Baumgrab_Löffingen_Unadingen

Die Friedhöfe in Löffingen bekommen neue Strukturen

Quelle: Südkurier
Autorin: Silvia Bächle

Die deutsche Friedhofskultur befindet sich im Wandel. Der klassische Friedhof mit den traditionellen Familiengrabstätten ist für viele Bürger nicht mehr zeitgemäß, gefragt sind Alternativen. Neben anonymen Besetzungen in einem Friedwald – wie beispielsweise in Friedenweiler – suchen Bürger immer mehr nach pflegeleichten Urnengräber.

Urnengräber und Begräbniswald

Diesem Trend kommt nun auch die Gemeinde Löffingen nach. Der Gemeinderat hat ein neues Friedhofskonzept beschlossen. Dieses sieht die Anlage von Urnengräbern und die Umgestaltung eines Teils des Löffinger Kurparks zu einem Begräbniswald vor. Hier sollen künftig sowohl Baum- als auch sonstige Urnenbestattungen möglich sein. Wie Stadtbaumeister Udo Brugger informierte, laufen zurzeit die Vermessungsarbeiten, danach soll sich direkt die Entwurfs- und Ausführungsplanung anschließen.

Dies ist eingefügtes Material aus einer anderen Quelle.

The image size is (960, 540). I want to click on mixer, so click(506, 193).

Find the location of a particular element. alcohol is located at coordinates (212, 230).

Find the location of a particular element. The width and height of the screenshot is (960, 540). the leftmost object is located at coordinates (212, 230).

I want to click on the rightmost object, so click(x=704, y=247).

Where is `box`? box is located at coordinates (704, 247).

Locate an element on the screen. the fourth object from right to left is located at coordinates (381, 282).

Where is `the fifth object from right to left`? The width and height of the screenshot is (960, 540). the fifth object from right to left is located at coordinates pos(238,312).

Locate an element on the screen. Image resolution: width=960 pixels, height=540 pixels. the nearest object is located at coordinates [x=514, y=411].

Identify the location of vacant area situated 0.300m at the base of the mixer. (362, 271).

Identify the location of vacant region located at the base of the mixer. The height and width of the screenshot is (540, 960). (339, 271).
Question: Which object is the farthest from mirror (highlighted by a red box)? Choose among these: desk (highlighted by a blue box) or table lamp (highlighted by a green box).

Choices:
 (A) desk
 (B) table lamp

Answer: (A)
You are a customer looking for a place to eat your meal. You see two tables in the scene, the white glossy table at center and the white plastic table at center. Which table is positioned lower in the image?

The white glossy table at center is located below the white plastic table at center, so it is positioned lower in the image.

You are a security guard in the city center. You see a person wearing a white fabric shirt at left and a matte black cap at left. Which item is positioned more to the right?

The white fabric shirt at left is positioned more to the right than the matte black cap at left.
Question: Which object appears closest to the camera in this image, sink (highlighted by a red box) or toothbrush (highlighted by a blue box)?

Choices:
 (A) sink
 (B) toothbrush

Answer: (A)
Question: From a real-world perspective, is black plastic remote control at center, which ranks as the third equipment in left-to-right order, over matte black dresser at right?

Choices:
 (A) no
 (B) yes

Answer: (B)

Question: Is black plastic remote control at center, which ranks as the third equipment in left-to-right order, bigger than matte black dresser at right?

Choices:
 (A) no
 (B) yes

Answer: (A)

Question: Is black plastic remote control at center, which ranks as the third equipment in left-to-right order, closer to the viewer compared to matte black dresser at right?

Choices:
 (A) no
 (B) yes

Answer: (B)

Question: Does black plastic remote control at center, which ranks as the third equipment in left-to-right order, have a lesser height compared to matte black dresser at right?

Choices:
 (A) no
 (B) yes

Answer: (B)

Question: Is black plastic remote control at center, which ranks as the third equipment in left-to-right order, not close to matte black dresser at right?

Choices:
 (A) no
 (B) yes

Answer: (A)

Dieser Tage fertig gestellt wurde das Urnengrabfeld in Unadingen. 20 Röhren, die mit je zwei Urnen belegt werden können, sind unter einem ökologisch wertvollen Kornelkirschbaum eingebracht worden. Der Unadinger Ortschaftsrat hatte sich für eine Mandala-artige geometrische Form entschieden. Sobald der Baum angewachsen ist, soll darunter noch eine Bank aufgestellt werden.

Urnen in Edelstahlröhren

Bei dieser Art der Urnenbeisetzung, die es auch in den anderen Löffinger Ortsteilen gibt oder künftig geben soll, ist kein Grabschmuck erlaubt. Die Edelstahlröhren werden 75 Zentimeter tief ins Erdreich versenkt. Darüber befindet sich eine kupferfarbene runde Abdeckung aus Bronzeguss. Auf dieser werden die Namen der Verstorbenen
angebracht.

Die neuen Baumurnengräber sollen den Verstorbenen eine würdevolle Grabstätte in ihrem Heimatort ermöglichen, ohne dass die Hinterbliebenen sich dann 25 Jahre lang um die Grabpflege kümmern müssen. Diese ist vor allem durch den gesellschaftlichen Wandel für viele Hinterbliebene zu einem Problem geworden, da die Bevölkerung immer älter wird und außerdem zahlreiche Nachkommen nicht mehr vor Ort leben.